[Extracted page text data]

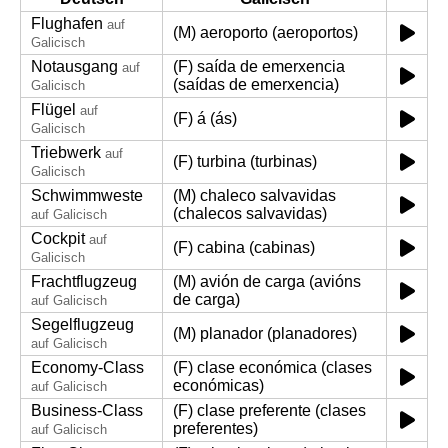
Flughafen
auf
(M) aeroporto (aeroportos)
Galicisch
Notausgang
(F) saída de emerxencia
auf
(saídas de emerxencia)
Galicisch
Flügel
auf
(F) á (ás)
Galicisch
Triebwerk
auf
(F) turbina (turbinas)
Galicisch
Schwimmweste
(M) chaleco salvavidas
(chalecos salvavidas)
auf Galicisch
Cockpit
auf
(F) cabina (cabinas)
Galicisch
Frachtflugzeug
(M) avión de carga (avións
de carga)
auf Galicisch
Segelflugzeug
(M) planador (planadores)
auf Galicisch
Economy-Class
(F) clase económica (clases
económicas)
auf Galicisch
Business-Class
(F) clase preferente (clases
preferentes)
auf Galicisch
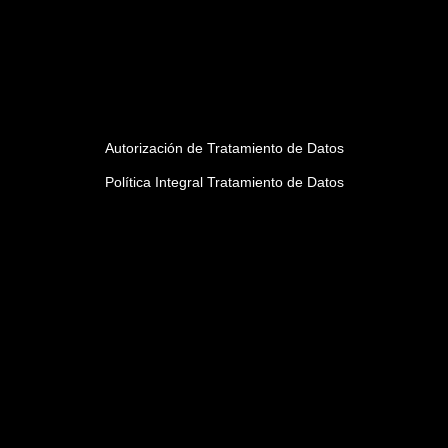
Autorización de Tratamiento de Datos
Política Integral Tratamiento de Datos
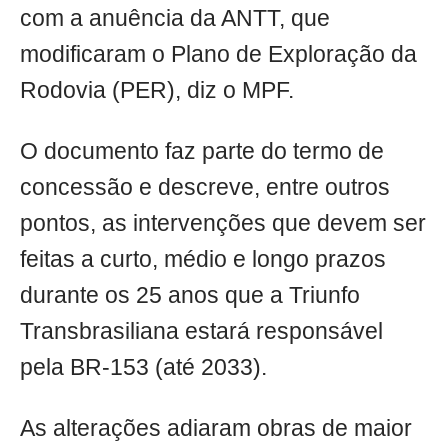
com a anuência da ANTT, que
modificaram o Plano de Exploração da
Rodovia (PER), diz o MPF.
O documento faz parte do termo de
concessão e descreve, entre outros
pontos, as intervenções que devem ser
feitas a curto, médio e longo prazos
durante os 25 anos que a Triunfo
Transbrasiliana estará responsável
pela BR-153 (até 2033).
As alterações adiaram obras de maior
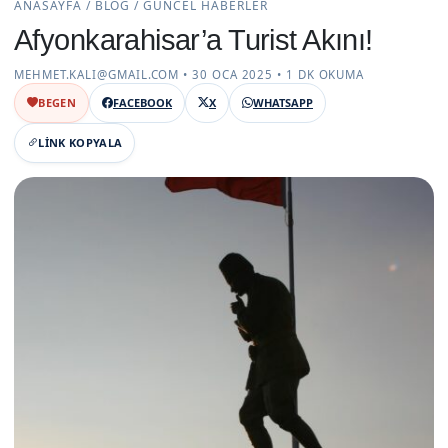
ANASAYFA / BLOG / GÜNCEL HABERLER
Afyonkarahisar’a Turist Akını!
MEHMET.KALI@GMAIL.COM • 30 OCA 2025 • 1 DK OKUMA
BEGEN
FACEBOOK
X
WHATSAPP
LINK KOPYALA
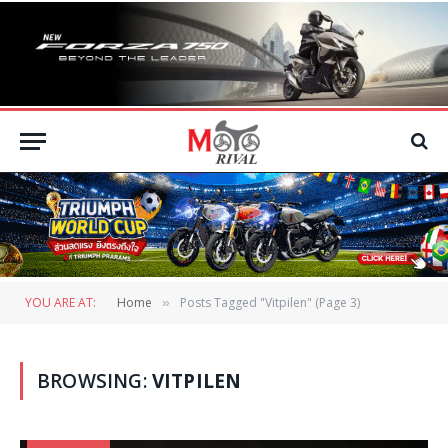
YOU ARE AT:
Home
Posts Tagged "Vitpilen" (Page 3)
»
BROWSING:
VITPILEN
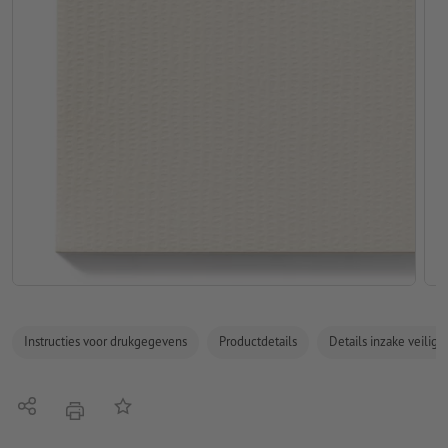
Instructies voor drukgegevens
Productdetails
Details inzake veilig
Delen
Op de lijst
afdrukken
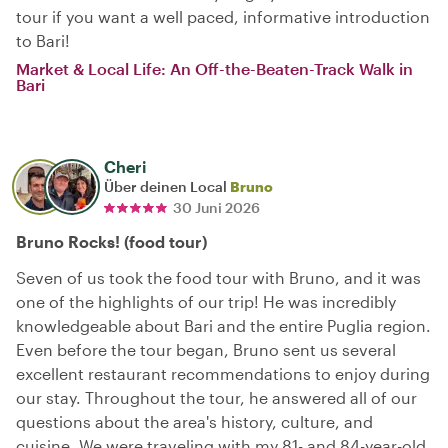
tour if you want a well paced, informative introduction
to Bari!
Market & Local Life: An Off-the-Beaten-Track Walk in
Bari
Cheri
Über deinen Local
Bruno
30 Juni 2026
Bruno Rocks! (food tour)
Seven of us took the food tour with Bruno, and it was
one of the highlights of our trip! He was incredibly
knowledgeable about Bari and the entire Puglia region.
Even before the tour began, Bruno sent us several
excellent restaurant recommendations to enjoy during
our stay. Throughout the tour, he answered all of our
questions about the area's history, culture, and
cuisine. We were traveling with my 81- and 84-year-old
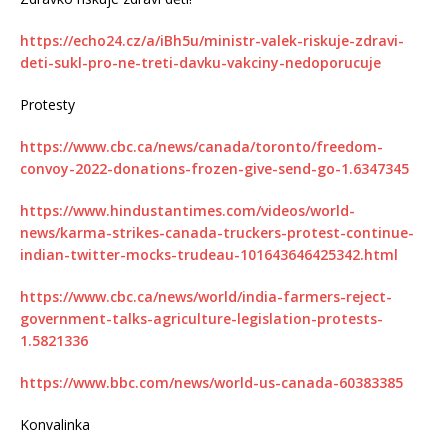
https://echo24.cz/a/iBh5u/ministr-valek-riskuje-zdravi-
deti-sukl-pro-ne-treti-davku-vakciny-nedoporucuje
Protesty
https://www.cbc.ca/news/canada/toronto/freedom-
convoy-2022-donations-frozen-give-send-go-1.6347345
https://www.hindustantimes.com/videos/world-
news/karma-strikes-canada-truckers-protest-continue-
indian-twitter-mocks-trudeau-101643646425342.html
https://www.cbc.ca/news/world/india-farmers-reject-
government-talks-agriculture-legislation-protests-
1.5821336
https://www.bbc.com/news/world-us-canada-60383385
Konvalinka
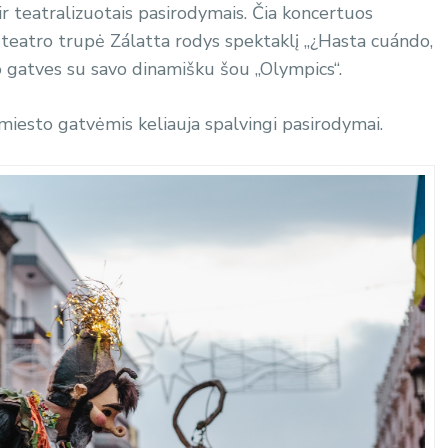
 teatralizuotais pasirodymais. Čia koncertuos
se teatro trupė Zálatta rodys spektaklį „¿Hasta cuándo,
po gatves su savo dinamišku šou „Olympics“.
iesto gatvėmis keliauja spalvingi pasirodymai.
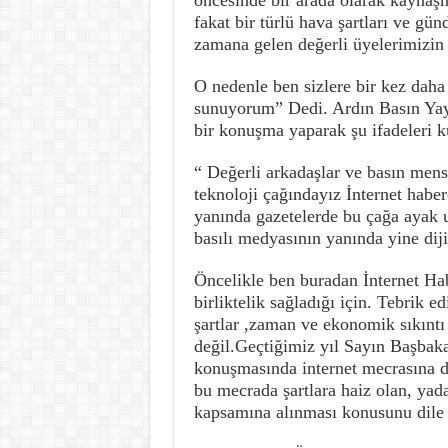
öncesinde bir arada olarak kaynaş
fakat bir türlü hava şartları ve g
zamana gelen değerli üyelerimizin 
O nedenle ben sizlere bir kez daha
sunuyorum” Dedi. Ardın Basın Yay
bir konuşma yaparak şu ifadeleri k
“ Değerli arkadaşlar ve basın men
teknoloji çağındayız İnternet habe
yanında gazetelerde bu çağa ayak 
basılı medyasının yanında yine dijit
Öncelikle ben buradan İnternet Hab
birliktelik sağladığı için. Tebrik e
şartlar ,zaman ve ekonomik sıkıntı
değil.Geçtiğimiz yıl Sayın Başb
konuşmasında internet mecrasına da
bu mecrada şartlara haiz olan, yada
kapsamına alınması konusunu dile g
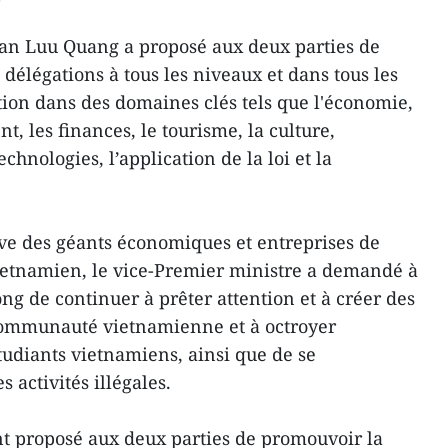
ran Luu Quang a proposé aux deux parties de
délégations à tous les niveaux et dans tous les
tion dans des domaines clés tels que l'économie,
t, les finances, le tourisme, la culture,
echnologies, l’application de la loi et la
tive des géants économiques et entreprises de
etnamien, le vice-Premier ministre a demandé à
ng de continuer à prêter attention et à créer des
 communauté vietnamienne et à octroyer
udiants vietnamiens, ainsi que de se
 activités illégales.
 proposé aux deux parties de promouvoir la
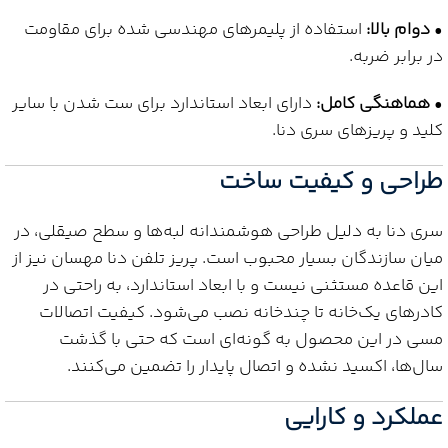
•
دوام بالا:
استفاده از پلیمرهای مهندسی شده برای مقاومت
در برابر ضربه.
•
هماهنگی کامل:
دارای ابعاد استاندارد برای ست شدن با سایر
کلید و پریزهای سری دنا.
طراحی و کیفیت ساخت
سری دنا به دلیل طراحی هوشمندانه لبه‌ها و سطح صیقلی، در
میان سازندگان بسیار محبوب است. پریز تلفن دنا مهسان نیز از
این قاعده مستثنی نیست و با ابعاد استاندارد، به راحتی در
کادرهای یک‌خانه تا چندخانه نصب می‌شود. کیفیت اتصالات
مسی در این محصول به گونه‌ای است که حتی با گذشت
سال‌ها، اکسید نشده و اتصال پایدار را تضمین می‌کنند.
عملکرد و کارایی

To do
Among the records above, find each line containing the string "Bari" and copy it.

Result below
to Bari!
Bari
knowledgeable about Bari and the entire Puglia region.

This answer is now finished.